The key strength of LED lighting is reduced power consumption. When designed properly, an LED circuit will approach 80% efficiency, which means 80% of the electrical energy is converted to light energy. The remaining 20% is lost as heat energy. Compare that with incandescent bulbs which operate at about 20% efficiency (80% of the electrical energy is lost as heat). In real money terms, if a 100 Watt incandescent bulb is used for 1 year, with an electrical cost of 10 cents/kilowatt hour, $88 will be spent on electricity costs. Of the $88 expense, $70 will have been used to heat the room, not light the room. If an 80% efficient LED system had been used, the electricity cost would be $23 per year - there would be a cost savings of $65 on electricity during the year. Realistically the cost savings would be higher as most incandescent light bulbs blow out within a year and require replacements whereas LED light bulbs can be used easily for a decade without burning out.. The use of incandescent lighting has to change.

Is LED lighting more expensive than traditional lighting?

The answer is yes and no. The upfront cost is more expensive but after approx. 1 year you will be saving big dollars on your lighting bills. With Electricity prices always on the rise why would you not change. Also as the life is much longer (up to 35 years) the actual cost of the bulb works out much less in the long run. Think about never having to replace a light bulb again.

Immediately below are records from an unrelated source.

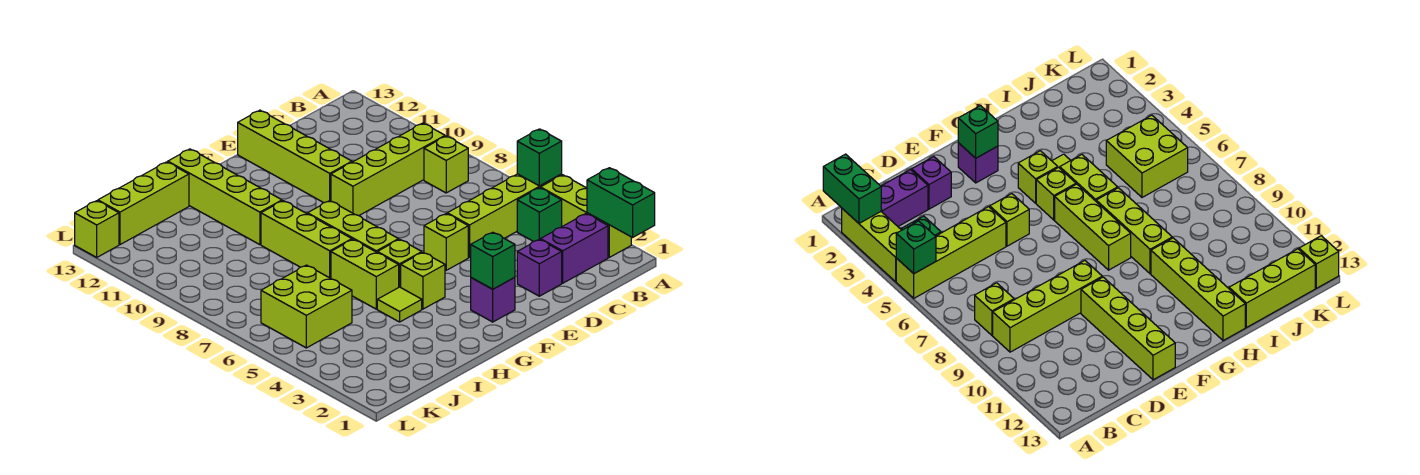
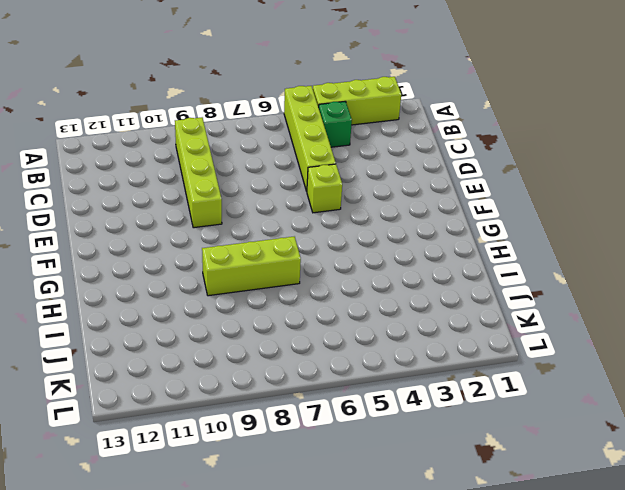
none -> purple 1x2 brick [541,214,608,283]
none -> lime 1x1 brick [424,136,468,193]
none -> purple 1x1 brick [517,239,562,296]

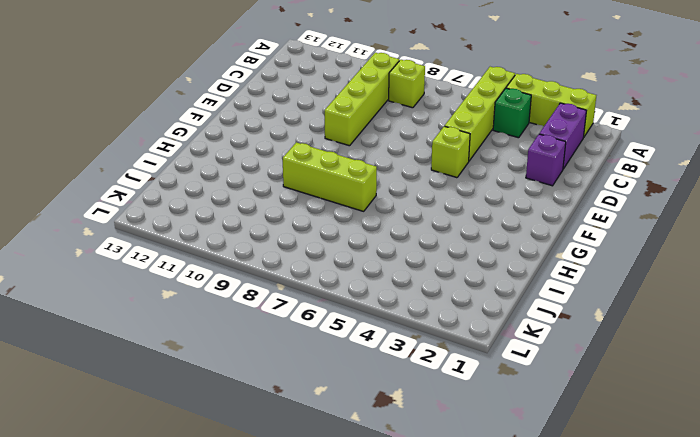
none -> lime 1x4 brick [238,110,352,203]
none -> purple 1x1 brick [471,277,515,322]
none -> lime 1x1 brick [401,252,445,309]

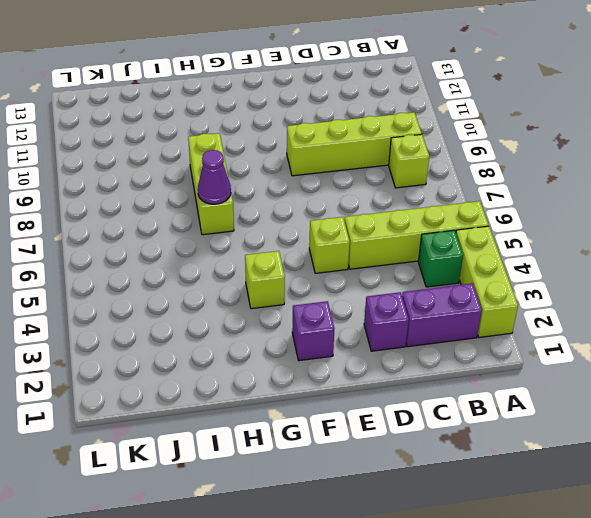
purple 1x1 cone [198,150,231,204] -> none
none -> lime 1x4 brick [238,110,352,203]
none -> lime 1x1 brick [377,239,422,287]
none -> lime 1x3 brick [308,201,399,252]

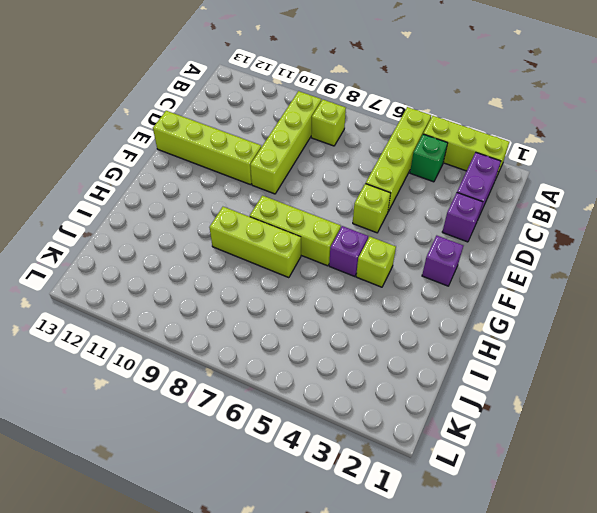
purple 1x1 brick [329,226,368,277] -> lime 1x1 brick [377,239,422,287]
none -> lime 1x1 tile [377,287,422,322]
none -> lime 1x2 brick [331,240,399,309]
none -> lime 1x4 brick [168,149,282,245]

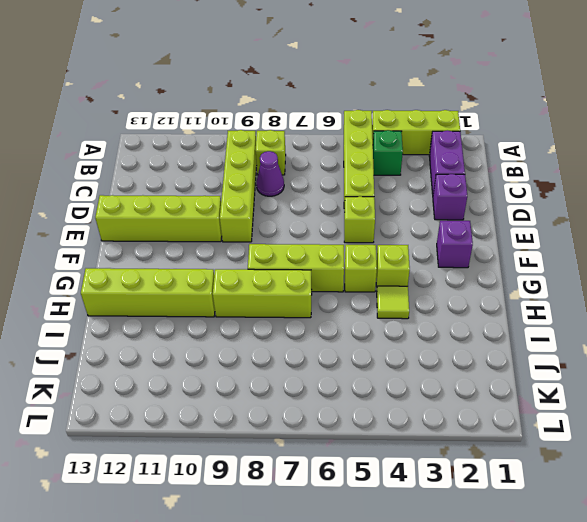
purple 1x1 cone [256,151,284,196] -> none
none -> lime 1x2 brick [331,240,399,309]
none -> lime 1x3 brick [98,162,189,245]
none -> lime 2x2 brick [261,265,352,348]

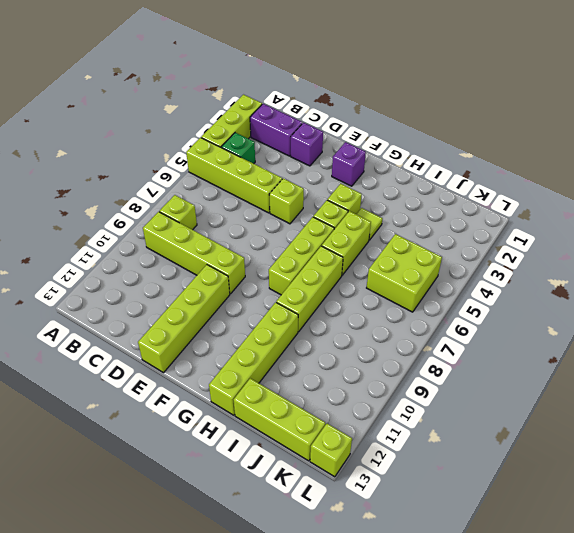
none -> green 1x2 brick [587,168,655,237]
none -> green 1x1 brick [517,129,562,186]
none -> green 1x1 brick [471,232,515,289]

Where else are LED lights used?

  • LED lights are used on almost all traffic lights
  • Street Signage
  • Most cars are now coming out with LED lights
  • Factories and commercial buildings are now converting over to LED lights
  • Shopping centres have now started to change to LED lighting
  • All new houses are using LED lighting
  • Under stairs
  • Under kitchen benches
  • Lifts & escalators
  • Almost all the lights used at the Beijing Olympics were LED
  • Neon Lighting is now all becoming LED

About Temperature Dependence

LED performance largely depends on the ambient temperature of the operating environment - or "thermal management" properties. Over-driving an LED in high ambient temperatures may result in overheating the LED package, eventually leading to device failure. An adequate heat sink is needed to maintain long life. This is especially important in automotive, medical, and military uses where devices must operate over a wide range of temperatures, which require low failure rates.

Other Benefits

  • Shock resistance: LEDs, being solid-state components, are difficult to damage with external shock, unlike fluorescent and incandescent bulbs, which are fragile
  • Focus: The solid package of the LED can be designed to focus (optics) its light. Incandescent and fluorescent sources often require an external reflector to collect light and direct it in a usable manner. For larger LED packages total internal reflection (TIR) lenses are often used to the same effect. However, when large quantities of light is needed many light sources are usually deployed, which are difficult to focus or collimate towards the same target
  • On/Off time: LEDs light up very quickly. A typical red indicator LED will achieve full brightness in under a microsecond[100] LEDs used in communications devices can have even faster response times
  • Cycling: LEDs are ideal for uses subject to frequent on-off cycling, unlike fluorescent lamps that fail faster when cycled often, or HID lamps that require a long time before restarting

Solid-state devices such as LEDs are subject to very limited wear and tear if operated at low currents and at low temperatures. Many of the LEDs made in the 1970s and 1980s are still in service today. Typical lifetimes quoted are 25,000 to 100,000 hours, but heat and current settings can extend or shorten this time significantly.